__Provided material__:
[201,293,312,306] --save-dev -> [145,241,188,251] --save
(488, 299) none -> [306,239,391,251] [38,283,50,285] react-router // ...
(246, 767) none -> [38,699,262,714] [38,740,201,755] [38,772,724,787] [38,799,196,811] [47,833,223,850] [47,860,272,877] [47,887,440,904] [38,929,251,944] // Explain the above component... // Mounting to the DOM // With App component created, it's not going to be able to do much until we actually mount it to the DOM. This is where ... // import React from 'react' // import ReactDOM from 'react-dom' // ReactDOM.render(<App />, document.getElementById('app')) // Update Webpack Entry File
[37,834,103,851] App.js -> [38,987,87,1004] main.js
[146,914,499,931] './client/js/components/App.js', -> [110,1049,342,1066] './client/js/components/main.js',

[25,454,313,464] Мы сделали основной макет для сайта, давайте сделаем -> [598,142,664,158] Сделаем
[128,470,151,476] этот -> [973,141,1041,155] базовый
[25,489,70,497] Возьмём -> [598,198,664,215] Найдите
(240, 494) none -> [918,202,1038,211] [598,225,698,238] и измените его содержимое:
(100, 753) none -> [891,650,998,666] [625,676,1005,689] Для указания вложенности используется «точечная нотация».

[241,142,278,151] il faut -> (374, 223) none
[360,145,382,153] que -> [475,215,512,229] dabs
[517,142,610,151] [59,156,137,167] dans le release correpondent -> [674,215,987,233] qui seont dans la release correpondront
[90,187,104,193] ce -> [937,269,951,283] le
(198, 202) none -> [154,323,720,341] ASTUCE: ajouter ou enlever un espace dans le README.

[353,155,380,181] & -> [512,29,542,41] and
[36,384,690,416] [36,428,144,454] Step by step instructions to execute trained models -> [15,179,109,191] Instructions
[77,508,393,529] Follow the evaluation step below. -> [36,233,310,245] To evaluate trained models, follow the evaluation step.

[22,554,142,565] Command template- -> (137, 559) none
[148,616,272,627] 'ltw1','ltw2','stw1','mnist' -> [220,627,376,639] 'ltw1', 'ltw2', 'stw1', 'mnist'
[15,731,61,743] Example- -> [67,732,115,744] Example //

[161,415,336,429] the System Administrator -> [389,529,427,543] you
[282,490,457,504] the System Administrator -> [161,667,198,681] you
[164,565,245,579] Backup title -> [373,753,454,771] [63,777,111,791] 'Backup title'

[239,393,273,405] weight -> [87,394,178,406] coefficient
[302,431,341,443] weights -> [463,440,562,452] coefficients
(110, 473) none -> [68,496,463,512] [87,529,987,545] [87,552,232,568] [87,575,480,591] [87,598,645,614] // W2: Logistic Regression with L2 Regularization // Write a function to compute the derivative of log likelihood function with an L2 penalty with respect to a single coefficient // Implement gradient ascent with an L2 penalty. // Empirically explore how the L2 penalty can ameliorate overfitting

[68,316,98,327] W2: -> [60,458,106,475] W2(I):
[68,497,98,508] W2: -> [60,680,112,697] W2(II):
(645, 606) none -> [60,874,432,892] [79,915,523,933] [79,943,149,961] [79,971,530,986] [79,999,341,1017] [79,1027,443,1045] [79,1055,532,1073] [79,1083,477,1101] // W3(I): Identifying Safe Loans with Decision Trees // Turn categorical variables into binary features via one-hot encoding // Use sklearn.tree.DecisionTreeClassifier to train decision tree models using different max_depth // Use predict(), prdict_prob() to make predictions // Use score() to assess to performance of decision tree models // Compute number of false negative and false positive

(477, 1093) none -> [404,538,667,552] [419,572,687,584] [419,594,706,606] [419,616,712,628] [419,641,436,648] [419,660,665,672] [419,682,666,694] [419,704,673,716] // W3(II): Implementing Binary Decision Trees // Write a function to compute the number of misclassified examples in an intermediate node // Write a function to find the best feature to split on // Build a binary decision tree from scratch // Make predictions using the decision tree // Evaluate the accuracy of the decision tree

__Goal of the exercise__:
Scanning the data above, copy out every line where "System" is found.

__Output of the exercise__:
[161,415,336,429] the System Administrator -> [389,529,427,543] you
[282,490,457,504] the System Administrator -> [161,667,198,681] you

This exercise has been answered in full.